Inman

Profile: Umpire calls real estate his second career

When a labor dispute led most Major League Baseball umpires to resign in 1999, Gary Darling made the call to pursue a career in real estate.

Leaders of the Major League Umpires Association, the union that represented the umpires, claimed that policies adopted by MLB Commissioner Bud Selig violated its collective bargaining agreements with the MLB’s National League and American League.

Darling, who had served as a National League umpire since 1988, was among 57 of 68 umpires who handed in their resignations. Intended as a negotiating tactic to hasten a resolution to the dispute, the strategy backfired. Darling was among 22 umpires who lost their jobs when Major League Baseball accepted their resignations.

He took a crash course in real estate in Arizona, completing 18 classes in 10 days, and he earned his real estate license in October 1999.

“I came home and went to real estate school almost immediately,” he said. “I was planning on getting my umpire job back, but you never know — it never hurts to have a real estate license.”

Darling began to build up the business and in his second year he closed five home-sale transactions.

It was more necessity than destiny that drove him to real estate, Darling said. “It wasn’t like a passion to be a Realtor. It gave me a second career.”

Most Realtors, in fact, joined the real estate industry after following a different career path. About 4 percent of Realtors participating in a 2007 Member Profile survey by the National Association of Realtors trade group that real estate was their first career. About 20 percent previously worked in the management, financial or business sector, and 15 percent worked in the sales or retail sector, the survey revealed.

Darling’s past experience in baseball proved useful — he noted that one of his early clients was an orthodontist who had played baseball in the Cape Code Baseball League, a collegiate summer league. “The only reason I got his business is because I was an umpire,” Darling said.

The most exotic home he sold was a converted barn located near a runway at Chandler Municipal Airport. His largest commission check was from the sale of a $700,000 home. Some of his leads in those early days came from cold-calling or from talking with visitors to open houses.

In 2002, he got a second chance in baseball — a federal judge in 2001 upheld an arbitrator’s decision that nine of the 22 umpires who left the game in 1999 should get their jobs back and receive back pay for the time they missed. Since then, three other umpires from the group of 22 were allowed to return.

Darling, born in San Francisco and raised in Sacramento, Calif., has maintained his real estate license since his return as an umpire, and he also dabbles in real estate investment and development.

He is a partner in a Colorado company that owns some rental townhomes and is pursuing a development project in Englewood, Colo. He also has offered assistance with a family-owned commercial building in San Francisco.

While he noted that it could be a potential conflict to serve as a real estate agent for professional baseball players, Darling said he has assisted some umpires with real estate transactions over the years. “I’ve helped a few,” he said — he helped one umpire purchase a condo in Phoenix, he said, and another one bought a home in Chandler, Ariz.

Darling said he doesn’t do much work in real estate during the baseball season.

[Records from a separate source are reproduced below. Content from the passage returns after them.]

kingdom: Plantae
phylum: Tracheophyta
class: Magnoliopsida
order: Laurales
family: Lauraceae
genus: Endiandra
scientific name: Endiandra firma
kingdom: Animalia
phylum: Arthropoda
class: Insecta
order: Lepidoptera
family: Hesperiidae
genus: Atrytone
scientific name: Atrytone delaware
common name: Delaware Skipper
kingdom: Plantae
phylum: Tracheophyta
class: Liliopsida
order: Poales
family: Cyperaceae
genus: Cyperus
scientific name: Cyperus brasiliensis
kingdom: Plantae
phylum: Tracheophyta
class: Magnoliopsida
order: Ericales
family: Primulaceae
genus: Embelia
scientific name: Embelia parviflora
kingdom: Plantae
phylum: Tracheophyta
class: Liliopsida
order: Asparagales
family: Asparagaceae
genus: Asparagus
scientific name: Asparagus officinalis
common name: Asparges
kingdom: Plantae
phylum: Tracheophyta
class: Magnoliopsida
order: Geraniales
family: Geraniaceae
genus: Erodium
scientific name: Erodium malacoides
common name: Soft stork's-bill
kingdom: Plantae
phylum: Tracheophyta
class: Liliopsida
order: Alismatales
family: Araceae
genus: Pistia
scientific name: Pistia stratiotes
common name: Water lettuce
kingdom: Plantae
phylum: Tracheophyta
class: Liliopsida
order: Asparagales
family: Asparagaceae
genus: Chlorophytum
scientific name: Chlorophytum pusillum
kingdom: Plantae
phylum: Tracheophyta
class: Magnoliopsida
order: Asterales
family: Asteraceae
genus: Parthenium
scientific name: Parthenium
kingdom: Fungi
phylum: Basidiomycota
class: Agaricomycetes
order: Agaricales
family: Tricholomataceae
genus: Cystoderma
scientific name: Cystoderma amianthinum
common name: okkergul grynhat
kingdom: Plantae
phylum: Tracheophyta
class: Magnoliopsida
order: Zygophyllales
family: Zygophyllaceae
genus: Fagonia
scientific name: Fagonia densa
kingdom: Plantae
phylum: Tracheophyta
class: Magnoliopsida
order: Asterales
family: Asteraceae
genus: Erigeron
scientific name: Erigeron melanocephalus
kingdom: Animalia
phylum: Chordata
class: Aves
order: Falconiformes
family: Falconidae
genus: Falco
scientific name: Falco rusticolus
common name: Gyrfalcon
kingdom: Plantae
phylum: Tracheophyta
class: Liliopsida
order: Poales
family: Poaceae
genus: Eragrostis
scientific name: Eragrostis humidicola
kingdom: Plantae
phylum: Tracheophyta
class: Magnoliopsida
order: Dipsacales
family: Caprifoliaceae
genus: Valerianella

His wife, Cheri, obtained a real estate license in 2003, and they both are affiliated with Keller Williams Realty in Phoenix. If they are busy, he said he will refer business to another agent in the office.

“We’re not actively out looking for buyers and sellers. We both keep our licenses active. If something comes along this winter we’ll get back in it that way,” he said, adding that they will still consider working for family, friends and past clients.

His baseball work doesn’t end until late October, he noted, which tends to be the beginning of the slow season for real estate.

He carries a computer with him when he travels, he said, and periodically checks the multiple listing service online to view listings in the Phoenix area.

Darling, who played baseball at Cosumnes River Junior College in Sacramento, said there’s no secret formula to the real estate business.

“It’s really just customer service and people skills — and you do a good job and work hard for them. It kept my family floating for two years. It’s something I’ll keep active. I’ll see what happens when I retire,” he said.

After he rejoined baseball as an umpire in 2002, Darling participated in his first World Series in 2003. He has also worked during the National League Championship Series in 1992, 2004 and 2006 and at the All-Star Game in 1993 and 2003. He is the crew chief of a four-man umpire team.